В истории с файлами Эпштейна меня триггерит не столько тот факт, что богатые мужики засовывают свои пятки в юные и прочие бюсты, а то, что нам полагается разыгрывать изумление по поводу такого безобразия.
Нет-нет, конечно, это ох и ах. Но в этом "ох и ах" есть что-то лживое, какое-то притворство: будто мы думали, что мужи при власти являются кем-то иным, чем сборищем педофилов и людоедов. То есть, мы либо глупы, либо искренне ослеплены авторитетом власти, либо... делаем вид.
И вот я думаю: зачем его делать? Что нам может быть нужно от такого перформанса?
Допускаю, что смыслом этой репрезентации с элементами морального негодования является обособление от Эпштейна как индекса — символической фигуры, указывающей на мглу в недрах каждого человека. Просто не каждый человек может её реализовывать в компании Клинтона.

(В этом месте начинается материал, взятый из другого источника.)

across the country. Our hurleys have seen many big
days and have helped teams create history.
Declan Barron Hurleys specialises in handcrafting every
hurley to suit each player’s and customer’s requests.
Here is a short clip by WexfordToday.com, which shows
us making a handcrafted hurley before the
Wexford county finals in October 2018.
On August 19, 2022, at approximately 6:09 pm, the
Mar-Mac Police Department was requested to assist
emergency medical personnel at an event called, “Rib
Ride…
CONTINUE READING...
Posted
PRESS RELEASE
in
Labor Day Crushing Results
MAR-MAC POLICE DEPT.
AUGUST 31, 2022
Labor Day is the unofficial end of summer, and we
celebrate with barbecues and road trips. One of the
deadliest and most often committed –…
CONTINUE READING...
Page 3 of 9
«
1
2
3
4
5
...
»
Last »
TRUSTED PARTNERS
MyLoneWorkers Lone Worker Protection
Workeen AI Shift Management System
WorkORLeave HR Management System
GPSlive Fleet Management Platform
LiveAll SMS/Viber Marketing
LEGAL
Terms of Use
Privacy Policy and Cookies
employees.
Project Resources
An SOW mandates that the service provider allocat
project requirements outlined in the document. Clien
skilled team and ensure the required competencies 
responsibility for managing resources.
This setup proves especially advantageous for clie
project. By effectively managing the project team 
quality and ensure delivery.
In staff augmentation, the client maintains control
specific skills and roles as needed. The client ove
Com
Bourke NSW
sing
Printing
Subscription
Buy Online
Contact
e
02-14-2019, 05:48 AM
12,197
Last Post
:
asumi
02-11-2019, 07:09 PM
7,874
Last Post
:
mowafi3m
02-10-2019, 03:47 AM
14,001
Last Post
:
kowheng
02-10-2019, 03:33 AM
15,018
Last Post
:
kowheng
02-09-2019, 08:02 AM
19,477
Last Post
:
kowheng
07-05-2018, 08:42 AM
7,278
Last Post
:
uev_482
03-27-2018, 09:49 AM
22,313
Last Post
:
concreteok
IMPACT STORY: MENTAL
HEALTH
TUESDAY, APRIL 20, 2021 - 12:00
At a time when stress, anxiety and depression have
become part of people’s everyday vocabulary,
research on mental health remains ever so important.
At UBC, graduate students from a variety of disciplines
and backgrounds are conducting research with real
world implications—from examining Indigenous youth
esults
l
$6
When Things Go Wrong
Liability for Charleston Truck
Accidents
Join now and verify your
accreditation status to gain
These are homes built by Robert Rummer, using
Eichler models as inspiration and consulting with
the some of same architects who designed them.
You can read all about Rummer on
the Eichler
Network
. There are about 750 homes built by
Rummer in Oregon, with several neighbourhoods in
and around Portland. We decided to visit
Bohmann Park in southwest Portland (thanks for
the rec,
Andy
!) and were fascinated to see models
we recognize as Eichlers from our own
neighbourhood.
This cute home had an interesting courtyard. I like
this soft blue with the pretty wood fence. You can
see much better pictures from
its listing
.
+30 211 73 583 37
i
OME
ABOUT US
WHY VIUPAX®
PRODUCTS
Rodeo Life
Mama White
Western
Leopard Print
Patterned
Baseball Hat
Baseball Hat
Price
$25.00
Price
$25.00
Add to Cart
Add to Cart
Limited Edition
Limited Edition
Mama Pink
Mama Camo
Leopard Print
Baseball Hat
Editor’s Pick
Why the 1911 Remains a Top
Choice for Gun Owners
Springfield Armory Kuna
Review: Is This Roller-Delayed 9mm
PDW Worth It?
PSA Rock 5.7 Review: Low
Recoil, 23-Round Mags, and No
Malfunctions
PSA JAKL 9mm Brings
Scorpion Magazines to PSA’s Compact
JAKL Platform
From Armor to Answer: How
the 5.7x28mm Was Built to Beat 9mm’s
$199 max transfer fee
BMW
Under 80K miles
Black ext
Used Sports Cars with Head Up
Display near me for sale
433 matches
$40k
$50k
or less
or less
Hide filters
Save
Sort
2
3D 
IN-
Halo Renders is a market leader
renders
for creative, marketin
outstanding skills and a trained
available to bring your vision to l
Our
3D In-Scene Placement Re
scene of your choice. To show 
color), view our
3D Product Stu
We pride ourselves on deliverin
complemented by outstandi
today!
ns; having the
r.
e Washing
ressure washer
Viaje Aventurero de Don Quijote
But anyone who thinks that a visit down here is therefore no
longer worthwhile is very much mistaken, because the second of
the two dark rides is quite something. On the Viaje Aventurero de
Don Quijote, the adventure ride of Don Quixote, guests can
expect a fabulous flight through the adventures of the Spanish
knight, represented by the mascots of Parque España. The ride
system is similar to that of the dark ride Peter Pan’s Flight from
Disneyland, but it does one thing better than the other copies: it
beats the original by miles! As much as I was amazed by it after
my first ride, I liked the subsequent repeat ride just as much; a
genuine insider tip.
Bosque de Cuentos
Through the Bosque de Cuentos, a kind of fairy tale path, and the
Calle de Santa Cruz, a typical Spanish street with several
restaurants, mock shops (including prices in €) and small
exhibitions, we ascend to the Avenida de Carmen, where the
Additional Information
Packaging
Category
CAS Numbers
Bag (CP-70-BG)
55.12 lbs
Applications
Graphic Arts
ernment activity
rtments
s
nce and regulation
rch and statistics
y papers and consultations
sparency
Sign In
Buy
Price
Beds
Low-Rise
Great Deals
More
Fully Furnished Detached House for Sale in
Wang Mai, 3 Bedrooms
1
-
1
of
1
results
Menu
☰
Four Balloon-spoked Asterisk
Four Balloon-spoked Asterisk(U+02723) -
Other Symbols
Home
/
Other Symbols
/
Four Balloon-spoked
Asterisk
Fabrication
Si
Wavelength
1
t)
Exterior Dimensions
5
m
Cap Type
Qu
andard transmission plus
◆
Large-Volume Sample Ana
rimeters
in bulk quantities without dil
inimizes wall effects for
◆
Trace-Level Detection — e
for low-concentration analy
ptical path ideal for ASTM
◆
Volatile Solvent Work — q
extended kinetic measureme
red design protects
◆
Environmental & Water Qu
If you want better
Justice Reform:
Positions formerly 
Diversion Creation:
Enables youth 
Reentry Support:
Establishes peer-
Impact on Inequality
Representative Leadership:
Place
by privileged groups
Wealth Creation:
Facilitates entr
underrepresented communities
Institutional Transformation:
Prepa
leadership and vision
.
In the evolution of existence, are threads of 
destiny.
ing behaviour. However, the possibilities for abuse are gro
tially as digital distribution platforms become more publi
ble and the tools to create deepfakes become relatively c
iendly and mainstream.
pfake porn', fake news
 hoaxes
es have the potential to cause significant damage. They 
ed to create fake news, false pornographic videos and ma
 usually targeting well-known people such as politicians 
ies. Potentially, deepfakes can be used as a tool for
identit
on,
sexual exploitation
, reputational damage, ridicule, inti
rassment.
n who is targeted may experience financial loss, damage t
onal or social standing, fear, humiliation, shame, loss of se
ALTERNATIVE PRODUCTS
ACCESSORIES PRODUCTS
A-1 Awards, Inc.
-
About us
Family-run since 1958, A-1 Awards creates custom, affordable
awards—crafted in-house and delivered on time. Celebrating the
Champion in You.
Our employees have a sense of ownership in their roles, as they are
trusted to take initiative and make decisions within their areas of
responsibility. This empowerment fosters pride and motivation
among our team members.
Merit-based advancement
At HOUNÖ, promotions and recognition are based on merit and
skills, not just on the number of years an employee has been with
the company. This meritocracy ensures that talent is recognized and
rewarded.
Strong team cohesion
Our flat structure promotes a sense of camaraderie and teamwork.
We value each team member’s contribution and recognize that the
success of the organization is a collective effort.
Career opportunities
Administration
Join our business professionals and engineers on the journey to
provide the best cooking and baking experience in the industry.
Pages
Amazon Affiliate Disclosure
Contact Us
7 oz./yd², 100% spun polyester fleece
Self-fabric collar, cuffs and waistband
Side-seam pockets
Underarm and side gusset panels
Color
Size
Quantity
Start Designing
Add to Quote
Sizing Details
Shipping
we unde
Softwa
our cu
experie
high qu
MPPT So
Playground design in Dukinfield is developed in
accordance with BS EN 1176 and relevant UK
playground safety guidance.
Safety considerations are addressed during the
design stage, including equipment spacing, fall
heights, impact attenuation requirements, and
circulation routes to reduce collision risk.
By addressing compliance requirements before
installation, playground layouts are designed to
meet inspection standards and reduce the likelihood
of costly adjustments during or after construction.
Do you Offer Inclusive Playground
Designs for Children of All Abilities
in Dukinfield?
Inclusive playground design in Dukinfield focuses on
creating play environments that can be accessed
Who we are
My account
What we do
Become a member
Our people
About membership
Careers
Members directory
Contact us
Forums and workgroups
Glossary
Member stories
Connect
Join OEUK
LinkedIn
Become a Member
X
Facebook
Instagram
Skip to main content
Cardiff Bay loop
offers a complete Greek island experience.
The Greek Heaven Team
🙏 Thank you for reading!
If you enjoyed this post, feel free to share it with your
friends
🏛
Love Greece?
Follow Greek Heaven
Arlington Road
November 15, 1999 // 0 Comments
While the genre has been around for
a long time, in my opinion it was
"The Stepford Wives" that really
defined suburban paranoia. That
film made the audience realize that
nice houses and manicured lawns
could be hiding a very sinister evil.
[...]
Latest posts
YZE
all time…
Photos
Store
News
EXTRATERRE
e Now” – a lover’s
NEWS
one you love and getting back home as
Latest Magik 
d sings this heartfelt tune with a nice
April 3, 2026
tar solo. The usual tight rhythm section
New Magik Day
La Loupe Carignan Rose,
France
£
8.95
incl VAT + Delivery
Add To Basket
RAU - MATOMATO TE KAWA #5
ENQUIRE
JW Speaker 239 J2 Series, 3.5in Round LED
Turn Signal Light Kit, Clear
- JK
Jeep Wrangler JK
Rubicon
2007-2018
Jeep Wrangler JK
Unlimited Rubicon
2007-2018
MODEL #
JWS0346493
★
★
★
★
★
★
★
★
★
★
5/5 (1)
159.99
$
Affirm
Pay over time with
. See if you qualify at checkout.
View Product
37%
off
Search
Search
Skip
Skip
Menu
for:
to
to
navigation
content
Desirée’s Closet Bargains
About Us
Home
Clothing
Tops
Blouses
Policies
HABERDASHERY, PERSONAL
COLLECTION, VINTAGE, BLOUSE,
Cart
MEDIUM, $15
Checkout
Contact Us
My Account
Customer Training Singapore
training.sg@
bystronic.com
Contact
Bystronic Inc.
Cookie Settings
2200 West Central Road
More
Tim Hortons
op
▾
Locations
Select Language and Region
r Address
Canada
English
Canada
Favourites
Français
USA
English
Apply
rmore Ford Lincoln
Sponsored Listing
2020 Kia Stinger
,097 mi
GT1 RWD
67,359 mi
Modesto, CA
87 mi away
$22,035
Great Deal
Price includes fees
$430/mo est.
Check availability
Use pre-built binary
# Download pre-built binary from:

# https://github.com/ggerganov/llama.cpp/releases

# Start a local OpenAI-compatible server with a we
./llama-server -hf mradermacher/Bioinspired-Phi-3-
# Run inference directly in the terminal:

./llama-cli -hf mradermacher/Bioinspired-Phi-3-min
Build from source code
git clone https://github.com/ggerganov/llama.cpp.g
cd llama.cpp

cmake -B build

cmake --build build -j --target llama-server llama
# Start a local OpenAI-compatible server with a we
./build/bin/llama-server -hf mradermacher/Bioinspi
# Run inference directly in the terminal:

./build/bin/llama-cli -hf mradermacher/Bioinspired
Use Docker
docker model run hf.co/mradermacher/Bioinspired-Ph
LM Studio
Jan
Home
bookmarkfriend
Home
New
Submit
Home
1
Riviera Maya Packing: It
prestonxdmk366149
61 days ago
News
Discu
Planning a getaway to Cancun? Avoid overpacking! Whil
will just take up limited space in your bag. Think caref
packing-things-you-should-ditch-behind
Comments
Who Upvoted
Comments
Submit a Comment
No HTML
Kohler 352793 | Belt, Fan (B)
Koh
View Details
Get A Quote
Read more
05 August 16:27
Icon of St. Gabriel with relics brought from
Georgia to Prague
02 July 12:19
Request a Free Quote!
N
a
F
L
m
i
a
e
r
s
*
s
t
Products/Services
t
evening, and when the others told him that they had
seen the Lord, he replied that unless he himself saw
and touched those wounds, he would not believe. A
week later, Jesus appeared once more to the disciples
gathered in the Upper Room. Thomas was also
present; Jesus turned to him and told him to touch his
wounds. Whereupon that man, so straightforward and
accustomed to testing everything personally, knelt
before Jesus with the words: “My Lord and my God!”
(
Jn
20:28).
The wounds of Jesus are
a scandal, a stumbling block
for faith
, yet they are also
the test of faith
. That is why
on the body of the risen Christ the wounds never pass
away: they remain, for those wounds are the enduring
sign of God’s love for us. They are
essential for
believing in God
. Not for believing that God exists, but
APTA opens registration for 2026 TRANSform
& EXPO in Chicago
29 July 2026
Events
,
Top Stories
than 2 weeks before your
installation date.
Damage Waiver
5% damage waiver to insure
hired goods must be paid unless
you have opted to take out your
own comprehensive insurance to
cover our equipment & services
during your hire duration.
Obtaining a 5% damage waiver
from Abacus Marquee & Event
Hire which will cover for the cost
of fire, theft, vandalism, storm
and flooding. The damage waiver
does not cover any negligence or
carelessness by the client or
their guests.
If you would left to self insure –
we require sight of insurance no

Изумляясь, я заявляю свою "приличность" и принадлежность к моральному большинству. Перемигиваясь в ритуале коллективного возмущения, мы стабилизируем идеал нормы. Как, впрочем, и норму под идеалом — действующий порядок жизни, покрытой глазурью нашей моральности.
Самое гнусное во всех этих "да как же так?!", "не может быть!", "кошмар!" — это обнажение нашей собственной практики не замечания реальности, в которой живут не только посетители вечеринок Эпштейна, а женщины вообще — вынужденные лавировать в повседневности, кишащей эпштейнами разного калибра.
Здесь моя экспертиза упирается в гендерный чертог. Но что-то мне подсказывает, что быть женщиной и изумляться файлам Эпштейна невозможно.